→ Exercise goal
After locating the line containing "M 1748,306 L", restate that line and each one after it exactly, through the last line of the material.

→ Input material
-=-=-

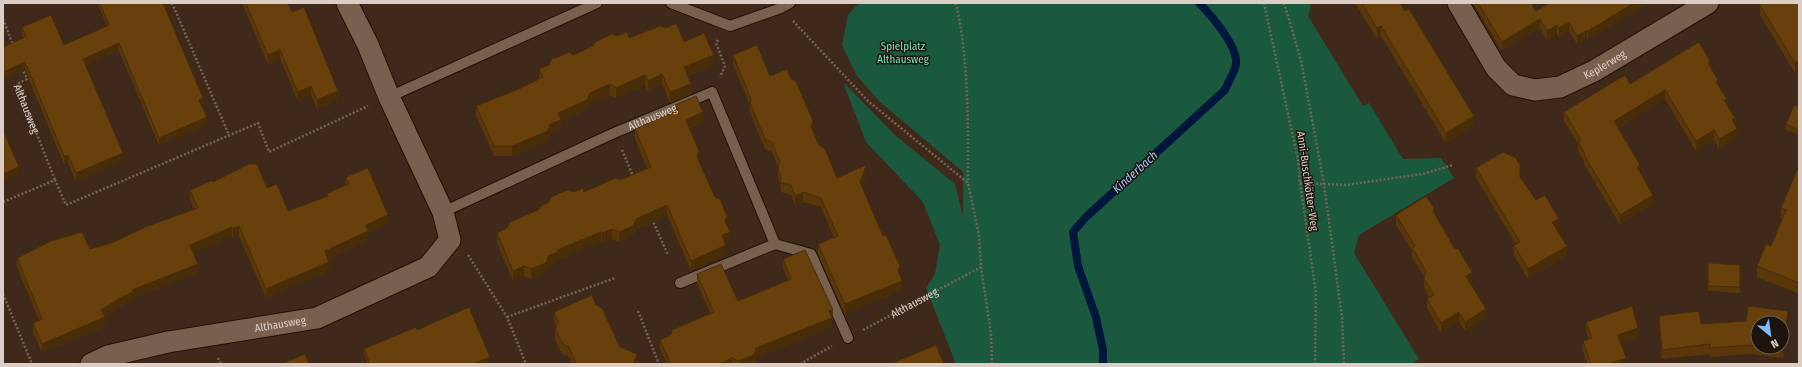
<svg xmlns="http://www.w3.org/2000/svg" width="1802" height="367" font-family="'Fira Sans Condensed',sans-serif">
  <rect width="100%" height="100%" fill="#3e291a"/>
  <path fill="#1b593f" d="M 859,3 L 1309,3 L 1311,6 L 1308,16 L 1363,106 L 1369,103 L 1403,159 L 1441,158 L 1454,178 L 1359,235 L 1354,253 L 1419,359 L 1411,364 L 956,364 L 926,288 L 935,274 L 940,245 L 923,202 L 866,142 L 843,82 L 896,136 L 955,184 L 963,217 L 963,172 L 879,101 L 857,76 L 842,45 L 848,15 Z"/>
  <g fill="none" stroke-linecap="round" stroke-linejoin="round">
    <path stroke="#00163d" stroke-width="8" d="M 1103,364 L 1103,350 L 1096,317 L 1078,266 L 1073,232 L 1086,217 L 1225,90 C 1228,82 1235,72 1236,64 C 1238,46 1211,15 1199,3"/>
    <defs>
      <g id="lane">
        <path d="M 671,3 L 730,26 L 781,8 L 790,3"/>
        <path d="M 389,97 L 597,3"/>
        <path id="s3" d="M 443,212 L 614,133 L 712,92 L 775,244 L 680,283"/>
        <path d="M 775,244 L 811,254 L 848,338"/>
      </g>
      <g id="street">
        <path id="s4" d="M 1458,3 L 1496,68 L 1513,85 L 1535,90 L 1560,87 L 1594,71 L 1708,3"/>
        <path id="s5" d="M 91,364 L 108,356 L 168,342 L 317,318 L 428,267 L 450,240 L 443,212 L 389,97 L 368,45 L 347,3"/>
      </g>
    </defs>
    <use href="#lane" stroke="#241104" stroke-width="12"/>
    <use href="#street" stroke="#241104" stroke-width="23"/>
    <g stroke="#756356" stroke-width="2.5" stroke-dasharray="2 2" stroke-linecap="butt">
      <path d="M 172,3 L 229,135"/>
      <path d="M 956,3 C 969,62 968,122 968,183"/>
      <path d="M 1264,3 L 1298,160 L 1300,183 L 1316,293 L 1315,364"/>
      <path d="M 1284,3 L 1301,60 L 1324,184 L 1342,317 L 1344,364"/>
      <path d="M 3,19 L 13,45"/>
      <path d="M 793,21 L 868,101 L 968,183 L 979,235 L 981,267 L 991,334 L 992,364"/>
      <path d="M 718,40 L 716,43 L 725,66 L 720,77"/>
      <path id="s1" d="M 22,68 L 27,79 L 17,84 L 55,180"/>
      <path d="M 622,150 L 633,176"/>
      <path d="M 1300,183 L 1346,185 L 1422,174 L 1453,165"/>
      <path d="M 3,202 L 55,180 L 66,205 L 258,123 L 269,152 L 368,106"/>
      <path d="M 652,219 L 668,255"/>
      <path d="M 468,255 L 507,317 L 526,364"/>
      <path d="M 3,294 L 32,364"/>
      <path d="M 638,311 L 659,364"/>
      <path d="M 507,317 L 615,278"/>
      <path id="s2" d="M 863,330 L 981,267"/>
      <path d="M 218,358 L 221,364"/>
      <path d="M 800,364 L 832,346"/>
    </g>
    <use href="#lane" stroke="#78604f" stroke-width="10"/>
    <use href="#street" stroke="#78604f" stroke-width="21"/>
  </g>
  <path fill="#59370a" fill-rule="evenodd" d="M 97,3 L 169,3 L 169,7 L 165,9 L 203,106 L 202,106 L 207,125 L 159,145 L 119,51 L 86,65 L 123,160 L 76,181 L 68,163 L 64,164 L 25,70 L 3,79 L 3,47 L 24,38 L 22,35 L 22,27 L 64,45 L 107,26 Z
    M 242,3 L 288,3 L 292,12 L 338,100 L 317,109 L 311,95 L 298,101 L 280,59 L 268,65 Z
    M 1355,3 L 1400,3 L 1474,127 L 1446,143 L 1381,36 L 1377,39 Z
    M 1473,3 L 1531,3 L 1536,11 L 1550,3 L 1649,3 L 1588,40 L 1587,38 L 1577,44 L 1569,31 L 1559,37 L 1557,34 L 1547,40 L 1540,28 L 1502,51 Z
    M 1799,3 L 1799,70 L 1795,73 L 1760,15 L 1760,5 Z
    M 617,36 L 629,38 L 684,42 L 714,65 L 688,76 L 691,94 L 670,103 L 662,84 L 648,91 L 645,86 L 616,98 L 610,95 L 590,103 L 587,110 L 561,121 L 561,130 L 550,134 L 548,141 L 512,156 L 494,156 L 476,116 L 476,106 L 521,88 L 539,79 L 539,69 L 549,65 L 556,58 L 573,55 Z
    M 733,55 L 770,76 L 813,130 L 819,145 L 837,178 L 866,175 L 862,187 L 900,275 L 902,290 L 845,314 L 818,254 L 818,244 L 834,237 L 821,207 L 803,202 L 795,205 L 791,195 L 781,192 L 781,187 L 778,178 L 778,167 L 772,152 L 765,149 L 750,113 L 750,105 L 733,65 Z
    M 1710,66 L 1735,124 L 1737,138 L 1719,149 L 1714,140 L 1696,151 L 1665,99 L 1618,128 L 1640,173 L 1653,204 L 1620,225 L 1584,164 L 1584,161 L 1578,152 L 1578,144 L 1564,121 L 1564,112 L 1630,84 Z
    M 675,105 L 703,122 L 690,128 L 699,161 L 727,225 L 730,242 L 726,243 L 726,255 L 691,271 L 667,215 L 636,229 L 633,236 L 619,242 L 612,239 L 602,243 L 601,241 L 558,260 L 558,262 L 548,266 L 546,273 L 531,279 L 524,276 L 513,281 L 497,243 L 497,233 L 507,228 L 539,210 L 539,207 L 574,192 L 584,192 L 620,180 L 647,168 L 635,139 L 635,129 L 675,111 Z
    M 1799,107 L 1799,135 L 1786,130 L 1786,124 Z
    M 1476,168 L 1520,177 L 1536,200 L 1559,229 L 1557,230 L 1567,256 L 1528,279 L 1514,256 L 1514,245 L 1516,244 L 1476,178 Z
    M 1799,171 L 1799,294 L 1757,277 L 1757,266 L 1771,246 L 1782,219 L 1781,219 L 1781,208 Z
    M 346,177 L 388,224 L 368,233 L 368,240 L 328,259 L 329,271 L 266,298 L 239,236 L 233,238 L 232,237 L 193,253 L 198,273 L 133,299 L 133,301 L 122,306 L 104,317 L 105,327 L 42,353 L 33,332 L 33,323 L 39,320 L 17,267 L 17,258 L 90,249 L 114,242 L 194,210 L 190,199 L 190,190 L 213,182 L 267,188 L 288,211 L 327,196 L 327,193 L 346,185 Z
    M 1434,213 L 1472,281 L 1470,283 L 1486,319 L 1465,331 L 1459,322 L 1441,333 L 1427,308 L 1427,299 L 1429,297 L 1424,288 L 1424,277 L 1412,257 L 1412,251 L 1396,225 L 1396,215 Z
    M 783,259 L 833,319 L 832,320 L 832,327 L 756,358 L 754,364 L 667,364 L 660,349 L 660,340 L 671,335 L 710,313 L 697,283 L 697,274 L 738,301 L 788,280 L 783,269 Z
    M 1708,263 L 1740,265 L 1740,293 L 1708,291 Z
    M 596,305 L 620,347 L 637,364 L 572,364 L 569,357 L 562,354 L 555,340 L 555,329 L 556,328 L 554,322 L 554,312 Z
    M 1659,316 L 1701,324 L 1788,320 L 1783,358 L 1750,354 L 1710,357 L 1710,354 L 1662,359 L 1659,325 ZM 1758,323 L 1782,347 L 1758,347 Z
    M 1586,322 L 1638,338 L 1621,344 L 1626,364 L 1587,364 L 1583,351 L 1583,341 L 1589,339 L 1586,332 Z
    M 417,330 L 490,363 L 487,364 L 368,364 L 364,355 L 364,349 Z"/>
  <path fill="#482d08" d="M 162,3 L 169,3 L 169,7 L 162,10 Z
    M 1634,3 L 1649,3 L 1588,40 L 1588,31 Z
    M 1540,19 L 1540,28 L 1502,51 L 1502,42 Z
    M 1569,22 L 1569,31 L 1559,37 L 1559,28 Z
    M 1557,25 L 1557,34 L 1547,40 L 1547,31 Z
    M 1381,26 L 1381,36 L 1377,39 L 1377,28 Z
    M 1587,30 L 1587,38 L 1577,44 L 1577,36 Z
    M 119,43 L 119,51 L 83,66 L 83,59 Z
    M 280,50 L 280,59 L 268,65 L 268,55 Z
    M 714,55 L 714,65 L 684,77 L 684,67 Z
    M 1799,60 L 1799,70 L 1795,73 L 1795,63 Z
    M 25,62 L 25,70 L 3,79 L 3,72 Z
    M 662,74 L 662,84 L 648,91 L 648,81 Z
    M 645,75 L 645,86 L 616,98 L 616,88 Z
    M 610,84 L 610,95 L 590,103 L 587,110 L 561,121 L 561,130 L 550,134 L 548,141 L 512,156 L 512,146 L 550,124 L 558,113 L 590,93 Z
    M 691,84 L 691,94 L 670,103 L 670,92 Z
    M 311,86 L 311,95 L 298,101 L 298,92 Z
    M 1665,90 L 1665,99 L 1614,130 L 1614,121 Z
    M 338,91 L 338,100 L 317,109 L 317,100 Z
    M 203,98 L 203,106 L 199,107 L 199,100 Z
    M 703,112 L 703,122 L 686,129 L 686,120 Z
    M 1474,116 L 1474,127 L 1446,143 L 1446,133 Z
    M 207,117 L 207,125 L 159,145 L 159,138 Z
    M 1735,118 L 1735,127 L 1732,119 Z
    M 813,121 L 813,131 L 811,126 Z
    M 1737,129 L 1737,138 L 1719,149 L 1719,139 Z
    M 1714,130 L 1714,140 L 1696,151 L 1696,141 Z
    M 699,151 L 699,160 L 697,156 Z
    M 123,153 L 123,160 L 76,181 L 76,173 Z
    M 68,155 L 68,163 L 64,164 L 64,156 Z
    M 866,165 L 866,175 L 860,192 L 860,182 Z
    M 1640,165 L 1640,174 L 1637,167 Z
    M 19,167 L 19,174 L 3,181 L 3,174 Z
    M 803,192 L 803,202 L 795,205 L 795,196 Z
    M 1653,195 L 1653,204 L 1620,225 L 1620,215 Z
    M 667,205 L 667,215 L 636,229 L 633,236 L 619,242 L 619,232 L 636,219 Z
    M 388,215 L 388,224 L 368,233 L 368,240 L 325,260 L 325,251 L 366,225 Z
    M 727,216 L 727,226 L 725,221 Z
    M 1559,219 L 1559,229 L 1552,233 L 1552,222 Z
    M 239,226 L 239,236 L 233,238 L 233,229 Z
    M 232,227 L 232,237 L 190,255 L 190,245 Z
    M 612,229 L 612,239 L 602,243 L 602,233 Z
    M 601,232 L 601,241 L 558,260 L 558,262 L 548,266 L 546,273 L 531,279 L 531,269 L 557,250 Z
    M 730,232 L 730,242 L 722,245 L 722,235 Z
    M 726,245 L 726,255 L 691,271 L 691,261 Z
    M 1567,246 L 1567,256 L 1528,279 L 1528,269 Z
    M 329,262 L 329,271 L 266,298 L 266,289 Z
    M 198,264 L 198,273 L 133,299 L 133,301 L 122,306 L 102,318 L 105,317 L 105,327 L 42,353 L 42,344 L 101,310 L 132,290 Z
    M 524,266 L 524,276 L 513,281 L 513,271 Z
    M 900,266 L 900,275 L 898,270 Z
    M 1472,272 L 1472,281 L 1466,285 L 1466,276 Z
    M 902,281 L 902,290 L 845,314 L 845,304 Z
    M 1486,309 L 1486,319 L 1465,331 L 1465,322 Z
    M 833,310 L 832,327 L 756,358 L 754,364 L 739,364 L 739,361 L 756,348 Z
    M 1788,311 L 1788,320 L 1783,358 L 1783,349 Z
    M 1459,312 L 1459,322 L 1441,333 L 1441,323 Z
    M 1638,328 L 1638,338 L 1618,345 L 1618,335 Z
    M 637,354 L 637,364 L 633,364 Z
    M 490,357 L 490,363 L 487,364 L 473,364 Z
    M 732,358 L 732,364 L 719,364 Z
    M 1626,358 L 1626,364 L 1608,364 Z"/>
  <path fill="#67400c" stroke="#482d08" d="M 100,3 L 163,3 L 203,98 L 199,100 L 207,117 L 159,138 L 119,43 L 83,59 L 123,153 L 76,173 L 68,155 L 64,156 L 25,62 L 3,72 L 3,47 L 26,37 L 22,27 L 51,15 L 64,45 L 109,25 Z
    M 246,3 L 288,3 L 292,12 L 304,7 L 338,91 L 317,100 L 311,86 L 298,92 L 280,50 L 268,55 Z
    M 1362,3 L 1400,3 L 1405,11 L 1409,9 L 1474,116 L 1446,133 L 1381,26 L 1377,28 Z
    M 1478,3 L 1531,3 L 1536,11 L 1550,3 L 1634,3 L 1588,31 L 1587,30 L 1577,36 L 1569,22 L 1559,28 L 1557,25 L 1547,31 L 1540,19 L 1502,42 Z
    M 1763,3 L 1799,3 L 1799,60 L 1795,63 L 1760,5 Z
    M 676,23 L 684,42 L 704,33 L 714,55 L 684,67 L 691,84 L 670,92 L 662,74 L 648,81 L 645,75 L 616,88 L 610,84 L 590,93 L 587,100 L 558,113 L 561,120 L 550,124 L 548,131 L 512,146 L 494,146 L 476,106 L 521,88 L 543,77 L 539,69 L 549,65 L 552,58 L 556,58 L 569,52 L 573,55 L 593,46 L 595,42 L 612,34 L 617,36 L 627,32 L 629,38 L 660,26 L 666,28 Z
    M 1699,42 L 1710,61 L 1708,63 L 1718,80 L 1716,82 L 1727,99 L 1724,100 L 1735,118 L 1732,119 L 1737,129 L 1719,139 L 1714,130 L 1696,141 L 1665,90 L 1614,121 L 1640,165 L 1637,167 L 1653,195 L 1620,215 L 1584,155 L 1585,154 L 1578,142 L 1581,140 L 1564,112 L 1625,75 L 1630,84 Z
    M 757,45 L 770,76 L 787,69 L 791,79 L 796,81 L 813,121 L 811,126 L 815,136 L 819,145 L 825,149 L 837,178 L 866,165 L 860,182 L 883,236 L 886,235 L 900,266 L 898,270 L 902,281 L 845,304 L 818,244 L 838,236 L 821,198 L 803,192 L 795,196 L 791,185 L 781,183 L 781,177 L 778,168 L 780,162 L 772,142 L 765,139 L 750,103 L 751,99 L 733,55 Z
    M 696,96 L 703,112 L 686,120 L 699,151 L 697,156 L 701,166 L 715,197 L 720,199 L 727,216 L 725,221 L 730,232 L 722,235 L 726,245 L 691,261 L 667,205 L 636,219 L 633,226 L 619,232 L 612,229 L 602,233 L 601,232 L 557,250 L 558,252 L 548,256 L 546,263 L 531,269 L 524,266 L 513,271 L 497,233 L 507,228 L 510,222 L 540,209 L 539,207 L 549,202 L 551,197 L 567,190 L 574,192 L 583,188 L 584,192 L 615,178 L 620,180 L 651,167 L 635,129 L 678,110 L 675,105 Z
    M 1794,105 L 1799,107 L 1799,130 L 1786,124 Z
    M 3,130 L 19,167 L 3,174 Z
    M 1503,152 L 1516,158 L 1520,165 L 1520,177 L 1536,200 L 1545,195 L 1559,219 L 1552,222 L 1567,246 L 1528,269 L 1514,245 L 1520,242 L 1476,168 Z
    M 249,164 L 257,164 L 267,188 L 277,184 L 288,211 L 328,196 L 327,193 L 349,184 L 346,177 L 368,168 L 388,215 L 366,225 L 368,231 L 325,251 L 329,262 L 266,289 L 239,226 L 233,229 L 232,227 L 190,245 L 198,264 L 132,290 L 133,292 L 122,297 L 101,310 L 105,317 L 42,344 L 33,323 L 42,319 L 17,258 L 51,241 L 82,232 L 90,249 L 114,242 L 145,227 L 198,208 L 190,190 L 213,180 L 213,182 Z
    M 1797,170 L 1799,171 L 1799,283 L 1757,266 L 1766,244 L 1771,246 L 1786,210 L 1781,208 Z
    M 1426,196 L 1434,208 L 1433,211 L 1455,249 L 1458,248 L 1472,272 L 1466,276 L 1486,309 L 1465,322 L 1459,312 L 1441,323 L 1427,299 L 1434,295 L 1424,278 L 1426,271 L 1412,248 L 1415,246 L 1396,215 Z
    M 805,250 L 833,310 L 829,311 L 832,318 L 756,348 L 754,355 L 739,361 L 732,358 L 719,364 L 671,364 L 660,340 L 671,335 L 672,330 L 714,312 L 697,274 L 721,264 L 738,301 L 791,279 L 783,259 Z
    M 1708,263 L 1740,265 L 1740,287 L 1708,286 Z
    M 592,295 L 596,305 L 602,308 L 620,347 L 637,354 L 633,364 L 576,364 L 569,347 L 562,343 L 555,329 L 558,322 L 554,312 Z
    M 1632,306 L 1638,328 L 1618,335 L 1626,358 L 1608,364 L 1591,364 L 1583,341 L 1592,338 L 1586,322 Z
    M 1748,306 L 1788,311 L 1783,349 L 1769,347 L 1782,347 L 1782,323 L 1758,323 L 1758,346 L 1750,345 L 1710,348 L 1710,344 L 1662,350 L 1659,316 L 1699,311 L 1701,324 L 1746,321 Z
    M 469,307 L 490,357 L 473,364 L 370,364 L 364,349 L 416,327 L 417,330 Z
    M 936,345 L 944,364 L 890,364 Z
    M 305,354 L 309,364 L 281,364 Z"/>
  <g text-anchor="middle" stroke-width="3" stroke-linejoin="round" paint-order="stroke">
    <g font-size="11" fill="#72e9b4" stroke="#1e140e">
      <text x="903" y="50">Spielplatz<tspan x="903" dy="13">Althausweg</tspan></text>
    </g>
    <g font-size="11" fill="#dccec5" stroke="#1e140e">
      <text dy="4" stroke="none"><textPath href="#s4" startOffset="197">Keplerweg</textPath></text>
      <text dy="4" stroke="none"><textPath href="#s1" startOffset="50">Althausweg</textPath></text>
      <text dy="4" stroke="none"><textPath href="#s3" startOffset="230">Althausweg</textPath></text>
      <text transform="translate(1308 181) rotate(82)" y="4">Anni-Buschkötter-Weg</text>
      <text dy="4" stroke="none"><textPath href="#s2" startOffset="58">Althausweg</textPath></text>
      <text dy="4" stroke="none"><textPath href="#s5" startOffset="194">Althausweg</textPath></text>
    </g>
    <g font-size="12" font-style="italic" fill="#a1c4f6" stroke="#1e140e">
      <text transform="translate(1135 172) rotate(-42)" y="4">Kinderbach</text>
    </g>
  </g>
  <rect width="1802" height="367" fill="none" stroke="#dccec5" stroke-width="8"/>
  <g transform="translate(1770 335) rotate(151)"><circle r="19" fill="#1e140e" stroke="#6a5e57"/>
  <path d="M0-3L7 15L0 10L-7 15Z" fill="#81bcfa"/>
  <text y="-6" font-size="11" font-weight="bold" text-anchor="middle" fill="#dccec5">N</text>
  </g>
</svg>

-=-=-

→ Answer
    M 1748,306 L 1788,311 L 1783,349 L 1769,347 L 1782,347 L 1782,323 L 1758,323 L 1758,346 L 1750,345 L 1710,348 L 1710,344 L 1662,350 L 1659,316 L 1699,311 L 1701,324 L 1746,321 Z
    M 469,307 L 490,357 L 473,364 L 370,364 L 364,349 L 416,327 L 417,330 Z
    M 936,345 L 944,364 L 890,364 Z
    M 305,354 L 309,364 L 281,364 Z"/>
  <g text-anchor="middle" stroke-width="3" stroke-linejoin="round" paint-order="stroke">
    <g font-size="11" fill="#72e9b4" stroke="#1e140e">
      <text x="903" y="50">Spielplatz<tspan x="903" dy="13">Althausweg</tspan></text>
    </g>
    <g font-size="11" fill="#dccec5" stroke="#1e140e">
      <text dy="4" stroke="none"><textPath href="#s4" startOffset="197">Keplerweg</textPath></text>
      <text dy="4" stroke="none"><textPath href="#s1" startOffset="50">Althausweg</textPath></text>
      <text dy="4" stroke="none"><textPath href="#s3" startOffset="230">Althausweg</textPath></text>
      <text transform="translate(1308 181) rotate(82)" y="4">Anni-Buschkötter-Weg</text>
      <text dy="4" stroke="none"><textPath href="#s2" startOffset="58">Althausweg</textPath></text>
      <text dy="4" stroke="none"><textPath href="#s5" startOffset="194">Althausweg</textPath></text>
    </g>
    <g font-size="12" font-style="italic" fill="#a1c4f6" stroke="#1e140e">
      <text transform="translate(1135 172) rotate(-42)" y="4">Kinderbach</text>
    </g>
  </g>
  <rect width="1802" height="367" fill="none" stroke="#dccec5" stroke-width="8"/>
  <g transform="translate(1770 335) rotate(151)"><circle r="19" fill="#1e140e" stroke="#6a5e57"/>
  <path d="M0-3L7 15L0 10L-7 15Z" fill="#81bcfa"/>
  <text y="-6" font-size="11" font-weight="bold" text-anchor="middle" fill="#dccec5">N</text>
  </g>
</svg>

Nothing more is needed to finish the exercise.